** Saved entries **
[Start of section]

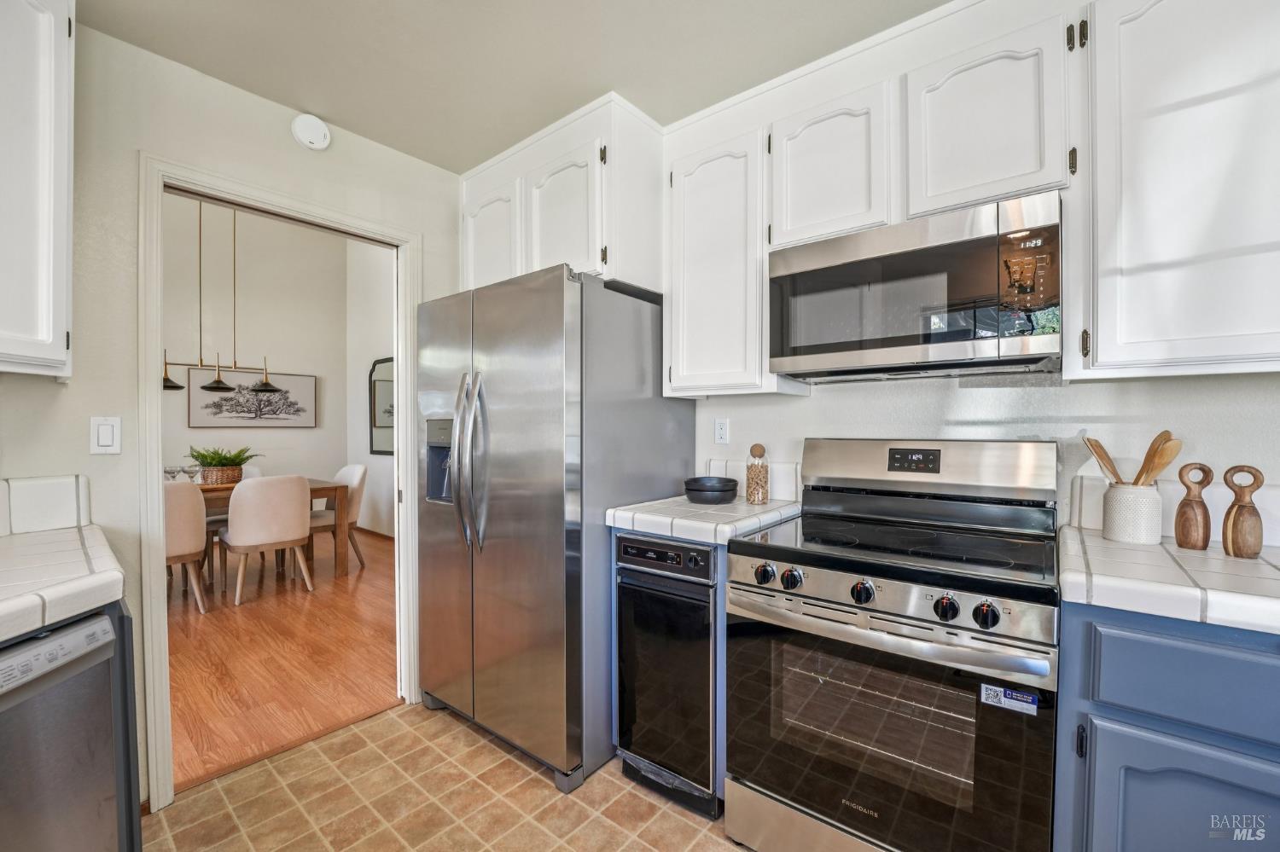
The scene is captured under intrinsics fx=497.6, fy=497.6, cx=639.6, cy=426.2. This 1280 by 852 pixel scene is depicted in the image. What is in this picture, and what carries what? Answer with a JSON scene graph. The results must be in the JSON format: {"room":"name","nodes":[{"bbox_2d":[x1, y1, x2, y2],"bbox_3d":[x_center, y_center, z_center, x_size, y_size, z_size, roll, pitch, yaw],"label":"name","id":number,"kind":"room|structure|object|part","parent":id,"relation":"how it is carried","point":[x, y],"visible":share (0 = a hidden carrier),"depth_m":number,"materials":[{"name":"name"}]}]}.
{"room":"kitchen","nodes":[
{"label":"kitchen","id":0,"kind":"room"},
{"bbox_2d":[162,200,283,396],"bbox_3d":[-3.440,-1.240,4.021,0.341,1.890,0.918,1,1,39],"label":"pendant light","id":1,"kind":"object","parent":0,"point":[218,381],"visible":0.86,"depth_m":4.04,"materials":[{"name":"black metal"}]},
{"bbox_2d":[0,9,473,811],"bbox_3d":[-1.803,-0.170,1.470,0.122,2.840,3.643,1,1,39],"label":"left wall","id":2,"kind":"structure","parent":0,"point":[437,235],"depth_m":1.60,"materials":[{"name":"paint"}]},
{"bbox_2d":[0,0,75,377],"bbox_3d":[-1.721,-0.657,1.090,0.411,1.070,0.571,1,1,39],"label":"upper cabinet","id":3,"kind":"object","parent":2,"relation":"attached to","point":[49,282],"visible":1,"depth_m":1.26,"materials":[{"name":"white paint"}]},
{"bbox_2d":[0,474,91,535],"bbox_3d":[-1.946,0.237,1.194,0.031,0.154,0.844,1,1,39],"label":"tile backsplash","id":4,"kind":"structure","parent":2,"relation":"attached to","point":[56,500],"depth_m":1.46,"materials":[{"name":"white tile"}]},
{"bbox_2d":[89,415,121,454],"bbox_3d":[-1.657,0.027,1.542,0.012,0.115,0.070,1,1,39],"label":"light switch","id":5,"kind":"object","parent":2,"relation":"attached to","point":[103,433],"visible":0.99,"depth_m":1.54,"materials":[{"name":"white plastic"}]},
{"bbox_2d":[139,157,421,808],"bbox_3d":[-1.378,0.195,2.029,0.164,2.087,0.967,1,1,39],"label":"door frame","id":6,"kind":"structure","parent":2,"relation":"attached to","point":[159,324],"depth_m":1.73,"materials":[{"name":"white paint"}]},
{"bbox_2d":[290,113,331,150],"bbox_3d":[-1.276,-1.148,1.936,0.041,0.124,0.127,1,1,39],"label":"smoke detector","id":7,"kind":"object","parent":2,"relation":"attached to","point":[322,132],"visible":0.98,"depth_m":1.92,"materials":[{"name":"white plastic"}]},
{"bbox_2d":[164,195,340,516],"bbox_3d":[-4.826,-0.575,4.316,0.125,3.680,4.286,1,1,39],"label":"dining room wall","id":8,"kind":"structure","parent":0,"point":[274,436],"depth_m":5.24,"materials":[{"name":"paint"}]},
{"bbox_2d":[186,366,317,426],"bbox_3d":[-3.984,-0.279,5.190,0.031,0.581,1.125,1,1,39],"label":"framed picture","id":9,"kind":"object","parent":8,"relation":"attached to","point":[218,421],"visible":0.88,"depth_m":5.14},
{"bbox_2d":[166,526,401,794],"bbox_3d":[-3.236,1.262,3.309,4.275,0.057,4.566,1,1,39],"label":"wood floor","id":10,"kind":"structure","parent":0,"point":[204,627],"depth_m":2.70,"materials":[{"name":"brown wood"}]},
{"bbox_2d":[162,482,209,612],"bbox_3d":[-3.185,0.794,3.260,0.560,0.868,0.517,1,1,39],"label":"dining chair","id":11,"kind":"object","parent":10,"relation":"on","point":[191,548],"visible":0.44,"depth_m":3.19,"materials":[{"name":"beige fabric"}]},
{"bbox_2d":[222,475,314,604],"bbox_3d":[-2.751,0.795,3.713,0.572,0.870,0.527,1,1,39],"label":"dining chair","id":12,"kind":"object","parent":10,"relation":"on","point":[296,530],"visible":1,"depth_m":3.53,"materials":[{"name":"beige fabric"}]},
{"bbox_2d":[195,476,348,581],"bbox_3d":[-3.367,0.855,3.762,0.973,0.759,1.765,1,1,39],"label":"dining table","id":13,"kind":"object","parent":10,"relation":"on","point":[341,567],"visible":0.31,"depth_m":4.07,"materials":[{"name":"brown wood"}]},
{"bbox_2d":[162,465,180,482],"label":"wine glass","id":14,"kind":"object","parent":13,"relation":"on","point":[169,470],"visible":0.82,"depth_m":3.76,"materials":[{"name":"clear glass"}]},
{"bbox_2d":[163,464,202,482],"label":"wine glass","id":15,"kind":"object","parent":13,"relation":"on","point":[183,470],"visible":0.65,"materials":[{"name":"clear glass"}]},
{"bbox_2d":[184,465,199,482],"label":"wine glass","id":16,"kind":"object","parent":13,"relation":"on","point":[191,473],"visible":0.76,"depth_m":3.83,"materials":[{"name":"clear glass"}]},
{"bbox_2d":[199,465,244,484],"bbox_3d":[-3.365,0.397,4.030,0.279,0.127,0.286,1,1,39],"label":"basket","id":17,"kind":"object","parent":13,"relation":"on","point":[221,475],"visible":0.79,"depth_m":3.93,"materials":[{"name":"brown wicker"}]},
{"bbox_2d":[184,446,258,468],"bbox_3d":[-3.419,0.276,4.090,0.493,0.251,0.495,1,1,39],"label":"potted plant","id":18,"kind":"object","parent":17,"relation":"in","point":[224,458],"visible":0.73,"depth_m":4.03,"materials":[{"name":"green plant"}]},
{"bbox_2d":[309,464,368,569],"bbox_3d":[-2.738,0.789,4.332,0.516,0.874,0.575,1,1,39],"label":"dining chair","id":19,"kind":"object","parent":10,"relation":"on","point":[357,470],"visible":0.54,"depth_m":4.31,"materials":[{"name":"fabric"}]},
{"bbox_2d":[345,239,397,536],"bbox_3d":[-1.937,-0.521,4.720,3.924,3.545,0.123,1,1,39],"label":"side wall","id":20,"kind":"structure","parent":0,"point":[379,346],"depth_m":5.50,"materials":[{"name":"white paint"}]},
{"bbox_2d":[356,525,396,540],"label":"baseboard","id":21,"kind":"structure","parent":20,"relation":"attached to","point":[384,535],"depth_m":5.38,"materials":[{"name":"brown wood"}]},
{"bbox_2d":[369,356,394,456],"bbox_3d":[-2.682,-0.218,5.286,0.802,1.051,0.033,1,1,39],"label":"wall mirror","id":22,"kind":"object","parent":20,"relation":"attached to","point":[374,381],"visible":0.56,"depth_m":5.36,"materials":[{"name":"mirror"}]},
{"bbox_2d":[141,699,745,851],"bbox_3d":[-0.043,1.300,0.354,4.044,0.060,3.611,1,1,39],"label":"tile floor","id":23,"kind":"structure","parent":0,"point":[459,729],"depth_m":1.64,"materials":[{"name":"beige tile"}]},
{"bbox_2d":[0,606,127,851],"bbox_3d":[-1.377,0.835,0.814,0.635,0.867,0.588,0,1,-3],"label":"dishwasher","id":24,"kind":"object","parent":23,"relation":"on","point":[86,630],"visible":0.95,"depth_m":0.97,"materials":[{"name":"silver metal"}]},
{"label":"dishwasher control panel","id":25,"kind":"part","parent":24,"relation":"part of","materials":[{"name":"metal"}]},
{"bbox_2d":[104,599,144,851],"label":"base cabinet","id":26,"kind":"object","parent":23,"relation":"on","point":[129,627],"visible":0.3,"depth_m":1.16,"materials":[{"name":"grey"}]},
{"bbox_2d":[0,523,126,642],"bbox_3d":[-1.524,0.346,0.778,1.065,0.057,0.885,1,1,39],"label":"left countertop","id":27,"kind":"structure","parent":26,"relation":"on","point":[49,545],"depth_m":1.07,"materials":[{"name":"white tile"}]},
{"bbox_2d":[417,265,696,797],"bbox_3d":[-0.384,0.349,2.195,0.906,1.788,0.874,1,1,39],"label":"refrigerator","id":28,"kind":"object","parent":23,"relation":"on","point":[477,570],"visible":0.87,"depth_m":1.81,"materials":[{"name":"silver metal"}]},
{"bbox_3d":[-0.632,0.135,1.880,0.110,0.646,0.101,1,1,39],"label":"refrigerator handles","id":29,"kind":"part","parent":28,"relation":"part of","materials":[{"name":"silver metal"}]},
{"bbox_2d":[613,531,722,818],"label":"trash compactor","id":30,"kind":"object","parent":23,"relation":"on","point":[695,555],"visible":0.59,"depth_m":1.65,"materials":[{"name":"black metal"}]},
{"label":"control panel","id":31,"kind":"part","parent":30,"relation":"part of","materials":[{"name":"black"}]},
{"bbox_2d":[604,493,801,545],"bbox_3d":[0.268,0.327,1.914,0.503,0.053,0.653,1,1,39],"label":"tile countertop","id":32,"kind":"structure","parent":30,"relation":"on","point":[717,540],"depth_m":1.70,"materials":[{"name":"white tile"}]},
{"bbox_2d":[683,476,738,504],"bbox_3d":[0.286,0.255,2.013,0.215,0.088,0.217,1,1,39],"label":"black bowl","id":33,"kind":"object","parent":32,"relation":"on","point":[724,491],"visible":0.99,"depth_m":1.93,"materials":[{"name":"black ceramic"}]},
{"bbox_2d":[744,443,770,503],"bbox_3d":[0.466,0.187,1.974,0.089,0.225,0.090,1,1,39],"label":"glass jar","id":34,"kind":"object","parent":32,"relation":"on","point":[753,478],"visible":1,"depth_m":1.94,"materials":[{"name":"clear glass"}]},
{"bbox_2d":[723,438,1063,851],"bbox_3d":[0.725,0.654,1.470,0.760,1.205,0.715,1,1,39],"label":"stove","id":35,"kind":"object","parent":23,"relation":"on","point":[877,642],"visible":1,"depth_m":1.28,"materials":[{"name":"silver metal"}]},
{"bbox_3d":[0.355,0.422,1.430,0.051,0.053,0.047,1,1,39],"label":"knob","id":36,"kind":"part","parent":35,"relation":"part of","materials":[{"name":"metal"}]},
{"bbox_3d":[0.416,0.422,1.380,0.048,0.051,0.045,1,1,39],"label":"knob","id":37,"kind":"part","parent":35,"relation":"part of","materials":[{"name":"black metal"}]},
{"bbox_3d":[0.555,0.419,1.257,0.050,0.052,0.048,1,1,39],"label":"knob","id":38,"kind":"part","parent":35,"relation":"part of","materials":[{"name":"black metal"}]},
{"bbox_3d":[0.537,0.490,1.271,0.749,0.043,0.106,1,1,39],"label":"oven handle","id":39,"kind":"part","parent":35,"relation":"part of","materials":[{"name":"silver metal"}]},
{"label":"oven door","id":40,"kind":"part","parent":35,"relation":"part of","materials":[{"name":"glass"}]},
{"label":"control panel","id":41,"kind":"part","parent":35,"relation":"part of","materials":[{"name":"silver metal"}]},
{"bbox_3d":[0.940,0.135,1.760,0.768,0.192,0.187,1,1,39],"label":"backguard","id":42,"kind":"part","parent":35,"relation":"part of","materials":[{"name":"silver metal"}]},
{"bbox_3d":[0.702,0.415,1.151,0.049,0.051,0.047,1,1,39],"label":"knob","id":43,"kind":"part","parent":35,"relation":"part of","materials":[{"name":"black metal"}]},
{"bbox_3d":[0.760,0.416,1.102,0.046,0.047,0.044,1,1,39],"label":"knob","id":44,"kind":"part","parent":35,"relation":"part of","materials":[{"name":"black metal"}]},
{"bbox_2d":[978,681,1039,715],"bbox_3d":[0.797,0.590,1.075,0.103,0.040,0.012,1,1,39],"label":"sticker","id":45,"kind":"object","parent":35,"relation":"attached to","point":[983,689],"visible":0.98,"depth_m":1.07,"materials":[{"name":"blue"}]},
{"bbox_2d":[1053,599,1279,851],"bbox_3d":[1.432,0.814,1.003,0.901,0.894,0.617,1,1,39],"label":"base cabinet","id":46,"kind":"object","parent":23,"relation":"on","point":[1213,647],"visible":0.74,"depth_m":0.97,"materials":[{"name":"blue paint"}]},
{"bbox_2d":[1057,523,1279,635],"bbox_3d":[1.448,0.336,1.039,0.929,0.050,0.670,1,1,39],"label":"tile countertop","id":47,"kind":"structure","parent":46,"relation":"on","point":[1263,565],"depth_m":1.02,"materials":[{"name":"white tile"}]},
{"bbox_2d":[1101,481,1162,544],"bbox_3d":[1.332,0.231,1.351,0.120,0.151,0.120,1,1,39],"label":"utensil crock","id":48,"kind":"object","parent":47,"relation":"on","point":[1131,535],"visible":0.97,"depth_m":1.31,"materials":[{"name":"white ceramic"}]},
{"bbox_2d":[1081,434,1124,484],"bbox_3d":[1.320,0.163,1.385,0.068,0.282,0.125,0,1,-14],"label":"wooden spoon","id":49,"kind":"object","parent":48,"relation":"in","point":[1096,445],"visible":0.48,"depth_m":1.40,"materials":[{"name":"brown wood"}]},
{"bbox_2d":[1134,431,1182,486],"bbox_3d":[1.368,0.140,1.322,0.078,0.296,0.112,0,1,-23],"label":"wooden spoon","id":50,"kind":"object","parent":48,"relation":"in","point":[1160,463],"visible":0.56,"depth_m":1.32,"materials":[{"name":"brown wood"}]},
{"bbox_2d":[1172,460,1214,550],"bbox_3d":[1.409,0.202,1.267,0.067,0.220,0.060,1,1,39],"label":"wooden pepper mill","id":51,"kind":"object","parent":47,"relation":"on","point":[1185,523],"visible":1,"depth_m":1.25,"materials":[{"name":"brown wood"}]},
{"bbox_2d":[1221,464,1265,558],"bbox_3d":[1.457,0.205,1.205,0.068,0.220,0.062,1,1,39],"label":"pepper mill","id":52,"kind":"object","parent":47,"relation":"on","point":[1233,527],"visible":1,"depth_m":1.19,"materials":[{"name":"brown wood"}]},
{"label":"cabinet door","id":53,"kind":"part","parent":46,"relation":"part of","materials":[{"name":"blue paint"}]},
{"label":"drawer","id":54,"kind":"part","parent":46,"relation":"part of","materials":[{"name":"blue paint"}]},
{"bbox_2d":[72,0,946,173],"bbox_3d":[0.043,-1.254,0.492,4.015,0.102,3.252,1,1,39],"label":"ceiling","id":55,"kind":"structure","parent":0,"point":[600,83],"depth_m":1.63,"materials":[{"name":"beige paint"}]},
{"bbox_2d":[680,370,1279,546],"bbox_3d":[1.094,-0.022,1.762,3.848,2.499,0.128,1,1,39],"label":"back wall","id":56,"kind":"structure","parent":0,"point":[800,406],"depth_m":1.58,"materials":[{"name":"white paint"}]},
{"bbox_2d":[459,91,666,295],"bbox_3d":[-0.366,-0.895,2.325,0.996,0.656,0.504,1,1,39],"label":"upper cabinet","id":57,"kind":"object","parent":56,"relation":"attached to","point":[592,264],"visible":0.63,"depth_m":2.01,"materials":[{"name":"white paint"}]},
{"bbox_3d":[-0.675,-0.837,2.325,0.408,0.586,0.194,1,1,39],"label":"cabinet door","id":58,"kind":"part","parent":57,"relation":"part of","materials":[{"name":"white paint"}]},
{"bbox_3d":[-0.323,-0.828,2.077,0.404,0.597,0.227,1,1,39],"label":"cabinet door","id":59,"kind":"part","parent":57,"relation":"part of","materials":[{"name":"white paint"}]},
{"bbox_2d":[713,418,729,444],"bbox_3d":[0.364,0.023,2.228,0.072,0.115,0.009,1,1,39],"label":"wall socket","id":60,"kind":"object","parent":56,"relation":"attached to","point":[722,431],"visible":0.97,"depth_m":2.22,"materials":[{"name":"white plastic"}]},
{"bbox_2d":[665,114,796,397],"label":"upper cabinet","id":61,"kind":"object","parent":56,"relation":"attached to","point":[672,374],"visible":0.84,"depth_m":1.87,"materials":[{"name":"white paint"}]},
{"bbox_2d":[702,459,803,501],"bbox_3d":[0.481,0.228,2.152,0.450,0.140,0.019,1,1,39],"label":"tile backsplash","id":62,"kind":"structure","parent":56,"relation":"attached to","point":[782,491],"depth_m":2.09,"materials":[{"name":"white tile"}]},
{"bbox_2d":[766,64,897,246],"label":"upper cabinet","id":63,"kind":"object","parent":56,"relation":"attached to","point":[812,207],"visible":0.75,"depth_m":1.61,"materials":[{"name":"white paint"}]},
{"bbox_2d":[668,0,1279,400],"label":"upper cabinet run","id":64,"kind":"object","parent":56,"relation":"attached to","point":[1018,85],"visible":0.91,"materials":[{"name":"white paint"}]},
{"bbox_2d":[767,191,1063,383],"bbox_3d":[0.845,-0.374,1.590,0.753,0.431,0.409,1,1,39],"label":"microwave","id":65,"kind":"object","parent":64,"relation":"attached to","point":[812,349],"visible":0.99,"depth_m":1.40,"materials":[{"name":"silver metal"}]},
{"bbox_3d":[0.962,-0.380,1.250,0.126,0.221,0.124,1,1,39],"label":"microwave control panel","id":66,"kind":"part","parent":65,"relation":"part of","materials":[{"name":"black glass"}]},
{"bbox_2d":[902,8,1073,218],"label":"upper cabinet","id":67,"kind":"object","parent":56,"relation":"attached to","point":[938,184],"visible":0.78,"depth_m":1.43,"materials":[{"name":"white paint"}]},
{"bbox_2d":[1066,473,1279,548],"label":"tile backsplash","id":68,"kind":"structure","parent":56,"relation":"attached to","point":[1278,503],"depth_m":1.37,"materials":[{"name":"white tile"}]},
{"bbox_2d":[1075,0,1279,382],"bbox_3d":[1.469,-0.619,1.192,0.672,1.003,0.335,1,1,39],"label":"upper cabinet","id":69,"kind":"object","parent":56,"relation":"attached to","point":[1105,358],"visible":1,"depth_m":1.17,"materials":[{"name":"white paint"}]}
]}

[End of section]

** Work to be completed **
Count up the lines above in which the word "countertop" appears, and give nothing but that count.

** Task output **
3